ELDERS


“We have a Michael Smith booked tonight, but he’s from Washington.  We don’t have a reservation for you.”

It was 11 p.m. in Anchorage, and I had been looking forward to a quick shower and getting to bed, after the flight down from Kotzebue through Nome.  I had a seat mate who kept jabbing me, her husband fell asleep (lucky him) and she didn’t want to leave the row at deplaning.  I got behind two women who were slow going up stairs, and each took one side, together blocking the stairwell.  It had been a long day.

The women were elderly, and I said nothing.  At my hotel, I was stunned at the news, and all other rooms were booked in the city. The night manager had no suggestions.  I looked outside for a place to sleep, but I camp in the woods or tundra, not cities.  I finally thought of one place where people sleep without being arrested–the airport.  I took the shuttle back to the airport, and the young woman driver was a bit sharp with me.  When she spoke, I was slow to respond, because I was tired, trying to solve problems, not create a scene.  Her loud: “Hellooo?” didn’t help.

It was a long, short night.  I heard: “It’s one thirty,” “two thirty,” and “four thirty” on the loudspeaker.  I got up at 5 to the sound behind me of people shuffling in line to check in at a counter.  Embarrassed, I collected my gear and went to the men’s room to clean up.  Fortunately, I slept in my clothes; unfortunately, I really needed a shower.  I called the hotel to send the shuttle, and the same young woman came to pick me up.

“Do you have a room?” she asked.

“Nope.”

“Then why did you call the shuttle?” Her tone was angry.

“Because I felt like it.”  I replied, a little annoyed.  She knew that I had been at the hotel and might have a reason to go back.  I was thrice her age; I didn’t know if this was power over somebody, gender, race, my age, or she was just having a bad day.  I was wise enough to stay silent.  As a 64 year-old guy who just got 1 hour of sleep on the floor in the Anchorage airport, with a 7 hour drive ahead of me, I tried to be polite.  Treating elderly people with respect mattered when I was a kid, and I resent it when young people treat me with disrespect.

I am more than elderly.  I consider myself an elder, and the women at the airport who went up the stairs slowly I considered elders, too, which is why I didn’t yell at them to move faster.  Elders have lived long, have wisdom, listen a lot, and are willing to change their beliefs in the face of new evidence.  I qualify on all counts.  Some call it “being young,” which is fine.
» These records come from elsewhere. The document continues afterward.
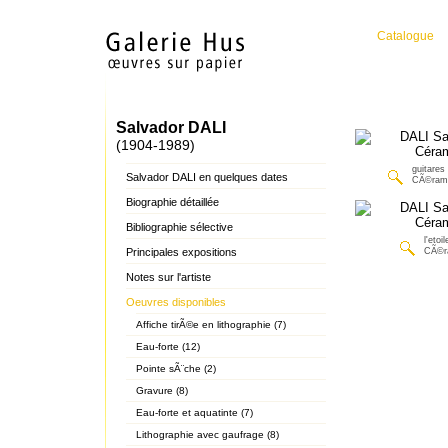
Catalogue
Salvador DALI
(1904-1989)
guitares
Salvador DALI en quelques dates
CÃ©ram
Biographie détaillée
Bibliographie sélective
l'etoi
Principales expositions
CÃ©r
Notes sur l'artiste
Oeuvres disponibles
Affiche tirÃ©e en lithographie (7)
Eau-forte (12)
Pointe sÃ¨che (2)
Gravure (8)
Eau-forte et aquatinte (7)
Lithographie avec gaufrage (8)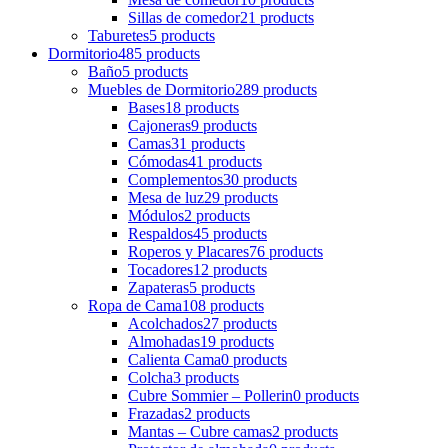
Sillas de comedor
21 products
Taburetes
5 products
Dormitorio
485 products
Baño
5 products
Muebles de Dormitorio
289 products
Bases
18 products
Cajoneras
9 products
Camas
31 products
Cómodas
41 products
Complementos
30 products
Mesa de luz
29 products
Módulos
2 products
Respaldos
45 products
Roperos y Placares
76 products
Tocadores
12 products
Zapateras
5 products
Ropa de Cama
108 products
Acolchados
27 products
Almohadas
19 products
Calienta Cama
0 products
Colcha
3 products
Cubre Sommier – Pollerin
0 products
Frazadas
2 products
Mantas – Cubre camas
2 products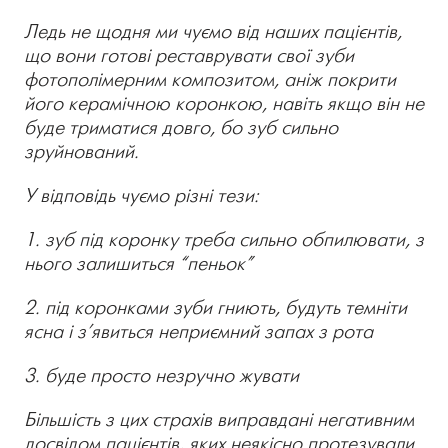
Ледь не щодня ми чуємо від наших пацієнтів,
що вони готові реставрувати свої зуби
фотополімерним композитом, аніж покрити
його керамічною коронкою, навіть якщо він не
буде триматися довго, бо зуб сильно
зруйнований.
У відповідь чуємо різні тези:
1. зуб під коронку треба сильно обпилювати, з
нього залишиться “пеньок”
2. під коронками зуби гниють, будуть темніти
ясна і з’явиться неприємний запах з рота
3. буде просто незручно жувати
Більшість з цих страхів виправдані негативним
досвідом пацієнтів, яких неякісно протезували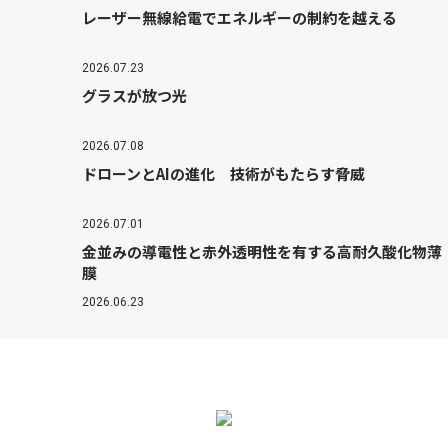
レーザー無線給電でエネルギーの制約を越える
2026.07.23
グラスが放つ光
2026.07.08
ドローンとAIの進化 技術がもたらす脅威
2026.07.01
金並みの導電性と赤外透明性を有する高耐久酸化物薄
膜
2026.06.23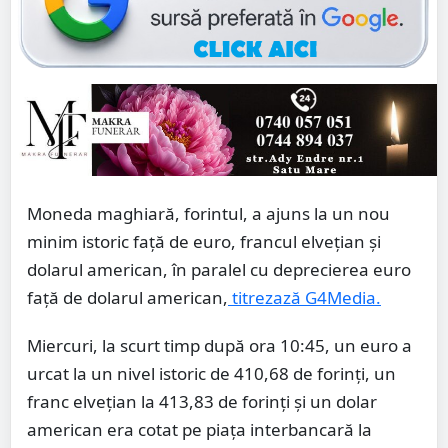
Moneda maghiară, forintul, a ajuns la un nou
minim istoric faţă de euro, francul elveţian şi
dolarul american, în paralel cu deprecierea euro
faţă de dolarul american,
titrezază G4Media.
Miercuri, la scurt timp după ora 10:45, un euro a
urcat la un nivel istoric de 410,68 de forinţi, un
franc elveţian la 413,83 de forinţi şi un dolar
american era cotat pe piaţa interbancară la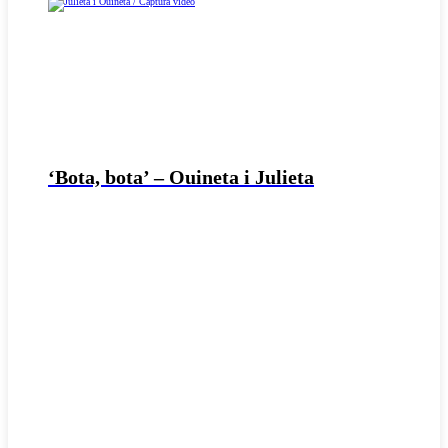
‘Bota, bota’ – Ouineta i Julieta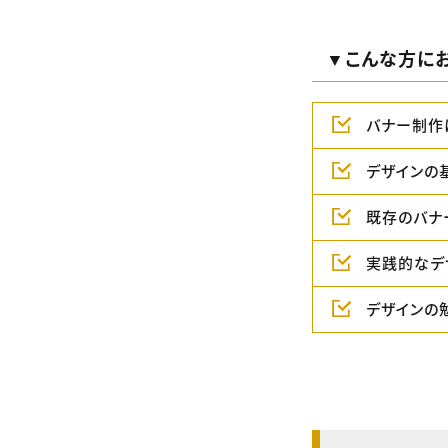
▼こんな方に
バナー制作
デザインの
既存のバナ
実践的なデ
デザインの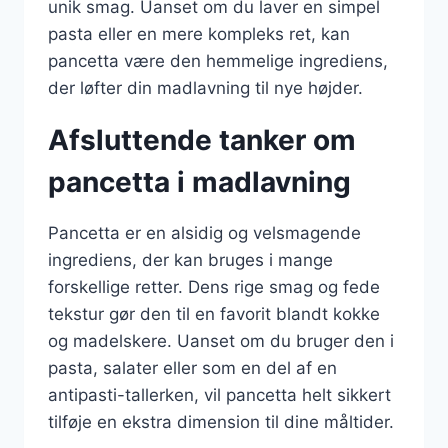
unik smag. Uanset om du laver en simpel
pasta eller en mere kompleks ret, kan
pancetta være den hemmelige ingrediens,
der løfter din madlavning til nye højder.
Afsluttende tanker om
pancetta i madlavning
Pancetta er en alsidig og velsmagende
ingrediens, der kan bruges i mange
forskellige retter. Dens rige smag og fede
tekstur gør den til en favorit blandt kokke
og madelskere. Uanset om du bruger den i
pasta, salater eller som en del af en
antipasti-tallerken, vil pancetta helt sikkert
tilføje en ekstra dimension til dine måltider.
When I got to the hotel, I was given a room, then asked to pay for it–full freight–until check out time 5 hours later.  I almost signed the sheet, not because I would pay for it, but it was going to be billed to the other Michael Smith, the guy from Washington.  But that wouldn’t have been honest. Elders must be honest, too.

The manager of the hotel was present and let me use of the room and shower for free.  I used two towels, leaving the room otherwise untouched. Subsequently, I spent two more nights there, in a nice room with a big discount.  That is why that woman is a manager.  She problem solves and knows that a customer who gets treated well after a bad outcome is likely to choose that place to stay the next time.  Indeed, I shall.

She was an elder, too.

I think the Native Alaskans were on to something.  Not only did the they clearly adapt their lives to the seasons, far better than we do, and existed a lot longer than we; their belief system respected elders.

I grew up told to respect elderly people, not all of whom were elders, but many were.  I was to listen and be polite.  Many elders taught me; I would have learned more if I hadn’t been a know it all kid, although I wasn’t a total loss.

I respected my parents, and my mother, a feminist before the word existed, and against segregation long before most of the country was, told me to treat all people with respect.  Making my parents proud of me was important. I didn’t always succeed. but I did when they began to die, and I had to become a parent to them.  They were not only my parents, but elders, people who taught me, people who deserved respect.  I had to help them exit this world with dignity, which I did, the second best thing I ever did in my life (marrying my wife was the best).

Yes, the Native Alaskans got it right.  The picture below was taken in the Headquarters for Kobuk Valley National Park.  The building is in Kotzebue; the Park 100  air miles east, barely reachable by water, not at all by land or roads, so I went by air.  It is noted for its sand dunes, which came from wind funneling between two glaciers millions of years ago, picking up silt and depositing it. I saw it, my 45th Park, and was thrilled to walk on the dunes.

But what I did not anticipate was far more important: to understand better what an elder is and the responsibility they have to pass their wisdom to the next generation. I needed to see Kobuk Valley, the Visitor’s Center, have a hotel reservation cancelled, and sleep on an airport floor for all this to happen.